Discussions of the policy response to coronavirus outbreaks have been pretty informal, and occasionally I see people claim that the optimal policy response sets R (the coronavirus reproductive number) to 1, which isn’t exactly right. I think it’s worth working through a simple model to see why, and to provide a formal framework for evaluating policy options.

Let’s say we can set public policy once a week, and \(Y\) is the output this week (in a wide-ranging sense that includes both traditional economic goods and health). For a simple model, we can say \[ Y(R) = Y_0 - V(R) - p(R) \] where \(Y_0\) is the normal output we’d get without any new coronavirus infections, \(V\) is the cost of new virus infections, and \(p\) is the cost of preventative measures that lower \(R\). \(Y\), \(V\), and \(p\) all depend on \(R\).

It costs more to acheive lower \(R\) values, so \(p(R)\) decreases monotonically with \(R\). \(R\) is controlled indirectly by policymakers, as a result of the preventative measures they choose to take.

Let’s also say that \(V\) increases proportionally to the number of current coronavirus cases and the average cost per case. Since this is a weekly cost, and the virus’ serial interval is close to a week, we can say that \(V\) is approximately \[ V(R) = R \times cost \times cases \] That is, \(V\) is the number of new infections (\(R \times cases\)) times the cost per infection. (If we wanted to look at longer periods, we’d have to raise \(R\) to a power to reflect exponential growth.)

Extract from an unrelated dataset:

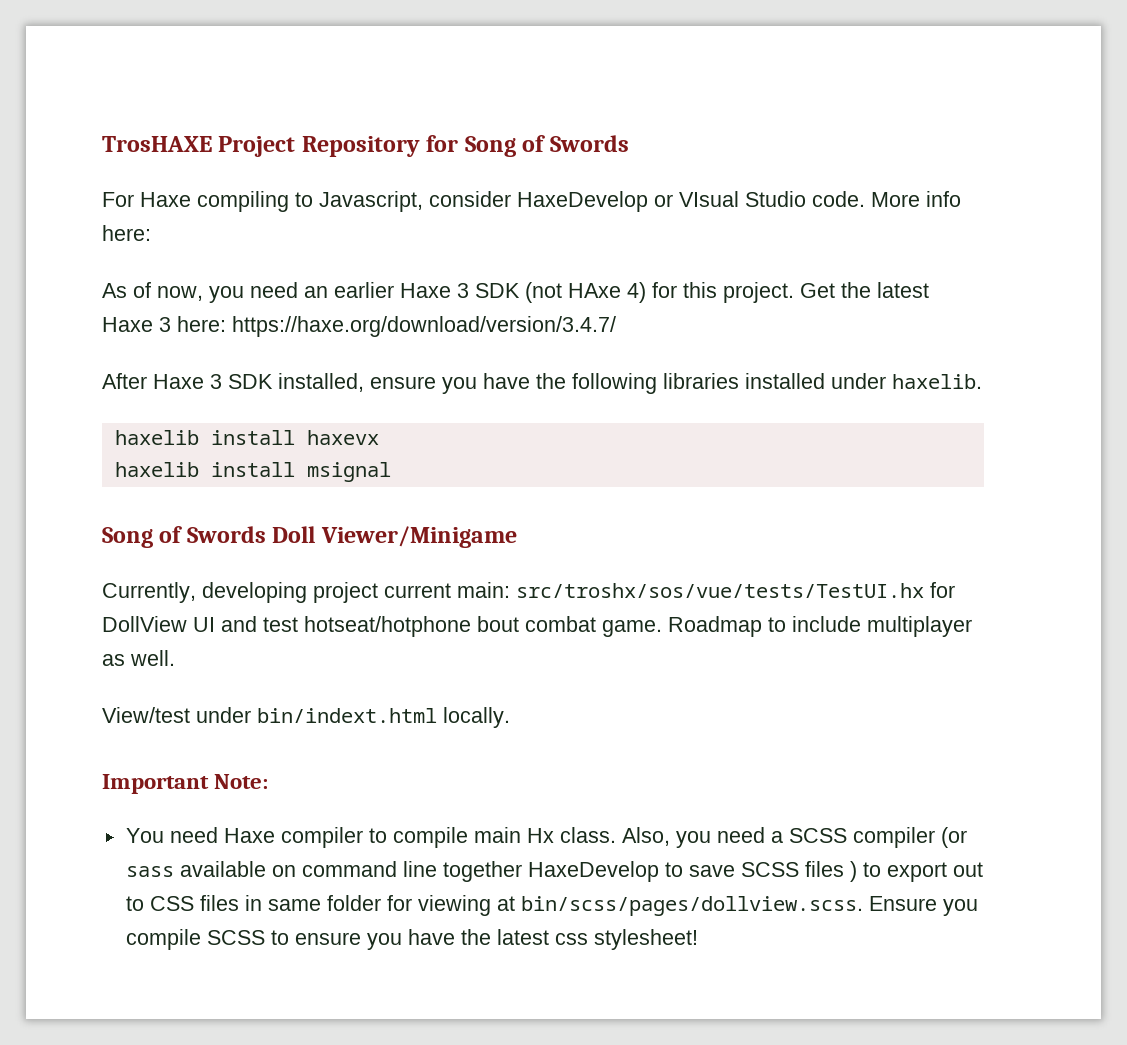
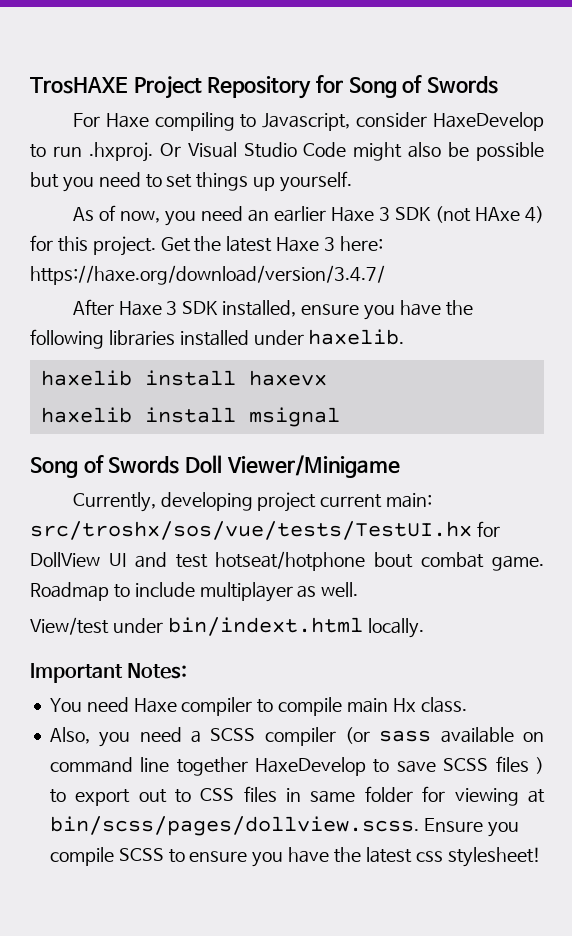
[654,191,961,207] [102,225,151,241] or VIsual Studio code. More info here: -> [30,142,544,162] [30,171,353,192] to run .hxproj. Or Visual Studio Code might also be possible but you need to set things up yourself.
[214,774,269,789] Note: -> [127,663,188,679] Notes:
(616, 835) none -> (467, 705) //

Let’s also assume that we can’t completely eradicate the virus– if we did eradicate it, it would just get reintroduced from another country.

A bit of calculus shows that output is maximized when \[ -\frac{dp}{dR} = \frac{dV}{dR} = cost \times cases \] that is, when the marginal cost of prevention with respect to \(R\) equals the marginal cost of infections with respect to \(R\). This is shown in figure 1, where I’ve labeled the optimal \(R\) value \(R^*\).

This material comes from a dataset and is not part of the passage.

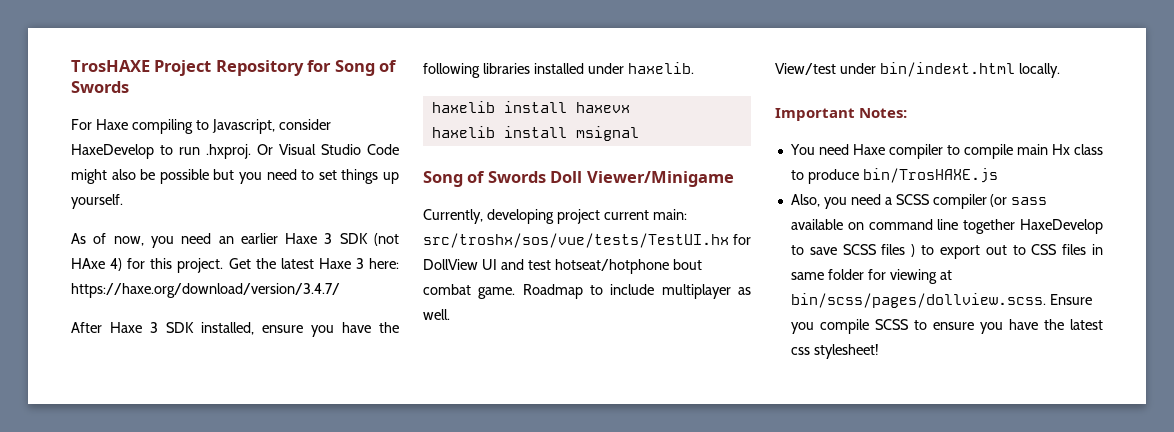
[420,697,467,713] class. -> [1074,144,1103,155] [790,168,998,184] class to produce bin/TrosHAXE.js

Optimal R values (R*) for diffent numbers of infections.

Figure 1: Optimal R values (R*) for diffent numbers of infections.

This figure clearly shows what some people have missed, that the optimal policy (and the optimal \(R\)) depends on the number of current infections. If many people are infected, the cost of holding \(R\) at 1 and allowing new infections is high, so society can benefit by pushing \(R\) lower. If there are few infections, it may make sense to temporarily relax precautions and allow an \(R\) above 1.

Conveniently for modelling, a country following this strategy will eventually reach a steady state at \(R = 1\) and \[ cost \times cases = -\frac{dp}{dR}(1) \] where the number of new cases remains constant. When a country holds \(R\) below 1, the number of cases fall, and in response the country raises \(R\). And when a country holds \(R\) above 1, the number of cases rises, leading the country to lower \(R\).

This lets us investigate the effects of changes of different variables. For example, what happens if coronavirus is less contagious in summer than winter, making it easier to acheive lower \(R\) values? Figure 2 shows the affect on the steady state. In this case, the optimal number of infections is higher in the winter than in the summer, even though \(R\) is still held at 1 in both (higher marginal cost implies more cases, other things equal).

Seasonal changes in steady state policy responses.

Figure 2: Seasonal changes in steady state policy responses.

One question I want to try to answer is, how does this end? The optimal steady state holds R at 1, which currently requires a lot of effort, and this line of reasoning says we’re going to be stuck here for a while.

But in the longer term, if we get more efficient at keeping R down, for example by getting good at testing and tracing, then we can ease off on the more costly precautions while still keeping R at 1. A vaccine or a gradual build-up of immune people would have a similar effect by helping to push down R.

Interestingly, if we get better at treating coronavirus, so that the average cost of an infection decreases, then we can tolerate more infections, and thus can ease off precautions temporarily, but we still end up taking the same precautions in the steady state. Even though the average infection cost is lower, eventually that’s offset by the higher number of cases (though it could help by contributing to immunity). An exception occurs if we become extremely good at treating the virus, in which case even at the peak number of cases we might be willing to tolerate more infections, so we never reach the new steady state and we can stay relatively relaxed about infections.

As I was writing this, I found out I was beat to the punch by Martin Eichenbaum, Sergio Rebelo, and Mathias Trabandt, who reach similar conclusions with a fuller and more formal model (and they’re brave enough to plug in some numbers too). Their paper is available here. They also provide citations to a bunch of related research. They even provide their Matlab code, which is probably worth playing with if you’re interested in this. I also found some useful discussions in a health economics textbook, so it’s not a bad idea to take a look at one of those.